◆ Consigne: Traduisez en anglais cette phrase du document source : « Cette rhétorique n’est pas nouvelle, le triptyque juif-maçons-satanisme remonte au moins au milieu du 19e siècle et fut très populaire dans les années 1930, pour ne parler que de la France. »

◆ Document source:
- - - - -
Cela fait la deuxième fois que les œuvres du sculpteur britannique Anish Kapoor sont vandalisées. Si la première fois, le vandalisme se « limitait » à des jets de peinture, celui de ce week-end précise le geste : il s’agit d’inscriptions antisémites, accusant notamment l’artiste d’antiFrance. On retrouve ici nombre d’accusations traditionnellement portées par l’extrême droite française et les fondamentalistes catholiques biberonnés aux théories du complot satanico-judéo-maçonnique. Cette rhétorique n’est pas nouvelle, le triptyque juif-maçons-satanisme remonte au moins au milieu du 19e siècle et fut très populaire dans les années 1930, pour ne parler que de la France. Pour avoir une idée assez précise de ce type de discours, il suffit de visionner Forces Occultes (1943), film de propagande commandé à Paul Riche par Vichy.
- - - - -
◆ Matériel fourni:
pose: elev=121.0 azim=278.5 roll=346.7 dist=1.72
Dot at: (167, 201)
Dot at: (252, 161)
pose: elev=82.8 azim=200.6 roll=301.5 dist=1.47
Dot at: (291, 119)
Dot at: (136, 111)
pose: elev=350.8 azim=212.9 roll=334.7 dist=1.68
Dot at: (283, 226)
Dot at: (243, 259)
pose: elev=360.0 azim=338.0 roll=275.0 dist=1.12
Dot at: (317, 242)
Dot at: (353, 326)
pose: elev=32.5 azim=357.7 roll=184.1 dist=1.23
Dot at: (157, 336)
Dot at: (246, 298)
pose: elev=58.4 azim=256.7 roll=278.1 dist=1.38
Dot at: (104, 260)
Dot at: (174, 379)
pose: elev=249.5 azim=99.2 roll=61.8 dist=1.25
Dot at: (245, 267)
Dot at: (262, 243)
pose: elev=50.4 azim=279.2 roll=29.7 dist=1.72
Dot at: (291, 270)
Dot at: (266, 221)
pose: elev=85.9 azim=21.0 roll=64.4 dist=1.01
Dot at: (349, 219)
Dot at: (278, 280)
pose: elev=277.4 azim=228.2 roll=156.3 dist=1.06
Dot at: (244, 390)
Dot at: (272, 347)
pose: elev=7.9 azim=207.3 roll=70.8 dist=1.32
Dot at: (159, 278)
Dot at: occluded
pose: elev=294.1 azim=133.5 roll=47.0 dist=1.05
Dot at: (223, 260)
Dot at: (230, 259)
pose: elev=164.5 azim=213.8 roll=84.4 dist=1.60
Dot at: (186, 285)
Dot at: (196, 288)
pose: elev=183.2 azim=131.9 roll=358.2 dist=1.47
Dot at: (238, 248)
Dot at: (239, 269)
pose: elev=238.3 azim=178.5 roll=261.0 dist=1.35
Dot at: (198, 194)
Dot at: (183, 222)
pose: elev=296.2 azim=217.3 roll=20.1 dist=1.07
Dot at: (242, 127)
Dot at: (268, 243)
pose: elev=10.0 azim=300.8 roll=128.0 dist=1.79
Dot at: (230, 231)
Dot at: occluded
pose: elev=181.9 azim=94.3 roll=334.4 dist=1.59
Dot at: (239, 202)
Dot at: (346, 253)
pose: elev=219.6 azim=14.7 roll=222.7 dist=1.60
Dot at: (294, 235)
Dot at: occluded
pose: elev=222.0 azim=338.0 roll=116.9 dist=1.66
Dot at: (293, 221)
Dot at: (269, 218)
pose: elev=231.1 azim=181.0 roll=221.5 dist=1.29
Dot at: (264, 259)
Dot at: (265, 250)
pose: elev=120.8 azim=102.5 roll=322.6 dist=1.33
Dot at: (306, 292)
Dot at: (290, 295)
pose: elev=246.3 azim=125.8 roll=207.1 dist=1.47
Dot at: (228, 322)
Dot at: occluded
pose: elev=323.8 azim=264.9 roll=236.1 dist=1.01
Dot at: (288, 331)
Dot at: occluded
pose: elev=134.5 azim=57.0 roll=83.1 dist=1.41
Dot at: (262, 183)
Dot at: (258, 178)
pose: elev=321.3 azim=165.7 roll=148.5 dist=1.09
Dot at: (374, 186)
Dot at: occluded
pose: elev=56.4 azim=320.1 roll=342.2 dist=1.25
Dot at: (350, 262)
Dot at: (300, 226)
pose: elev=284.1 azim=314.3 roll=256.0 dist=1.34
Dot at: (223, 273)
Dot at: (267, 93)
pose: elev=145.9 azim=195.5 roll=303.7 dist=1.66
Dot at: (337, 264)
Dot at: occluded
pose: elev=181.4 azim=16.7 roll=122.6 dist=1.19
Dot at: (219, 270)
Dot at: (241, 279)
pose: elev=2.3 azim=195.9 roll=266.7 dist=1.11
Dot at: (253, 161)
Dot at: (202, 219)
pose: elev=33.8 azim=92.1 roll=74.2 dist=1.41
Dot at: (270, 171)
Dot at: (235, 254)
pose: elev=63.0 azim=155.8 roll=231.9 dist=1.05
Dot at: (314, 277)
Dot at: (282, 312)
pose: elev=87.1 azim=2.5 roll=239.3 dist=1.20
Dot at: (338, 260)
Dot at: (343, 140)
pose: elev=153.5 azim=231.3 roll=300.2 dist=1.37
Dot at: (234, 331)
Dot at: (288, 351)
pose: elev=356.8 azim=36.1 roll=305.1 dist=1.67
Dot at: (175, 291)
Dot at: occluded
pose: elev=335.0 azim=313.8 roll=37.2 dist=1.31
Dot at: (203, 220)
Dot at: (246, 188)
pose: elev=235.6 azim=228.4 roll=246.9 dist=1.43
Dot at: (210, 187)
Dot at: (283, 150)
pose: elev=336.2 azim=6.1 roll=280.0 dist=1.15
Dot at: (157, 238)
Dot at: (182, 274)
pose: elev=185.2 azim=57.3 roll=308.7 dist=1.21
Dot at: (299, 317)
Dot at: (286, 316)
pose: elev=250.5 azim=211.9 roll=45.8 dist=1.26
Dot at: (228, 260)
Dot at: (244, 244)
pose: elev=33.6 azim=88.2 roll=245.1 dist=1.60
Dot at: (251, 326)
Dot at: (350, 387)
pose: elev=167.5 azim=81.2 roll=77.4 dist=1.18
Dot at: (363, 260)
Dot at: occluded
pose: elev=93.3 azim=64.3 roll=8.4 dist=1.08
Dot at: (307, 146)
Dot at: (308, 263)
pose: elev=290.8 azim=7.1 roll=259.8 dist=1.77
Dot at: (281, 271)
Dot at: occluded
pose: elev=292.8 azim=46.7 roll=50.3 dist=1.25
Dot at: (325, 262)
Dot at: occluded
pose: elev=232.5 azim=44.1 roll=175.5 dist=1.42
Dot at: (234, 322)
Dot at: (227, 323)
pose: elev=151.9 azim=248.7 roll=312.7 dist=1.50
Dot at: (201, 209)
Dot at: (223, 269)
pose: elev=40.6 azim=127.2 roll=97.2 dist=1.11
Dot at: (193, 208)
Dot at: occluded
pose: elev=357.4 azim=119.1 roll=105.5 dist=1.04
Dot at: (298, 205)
- - - - -
◆ Réponse: This rhetoric is not new: the Jew–Freemason–Satanism triad dates back at least to the mid-19th century and was very popular in the 1930s, to speak only of France.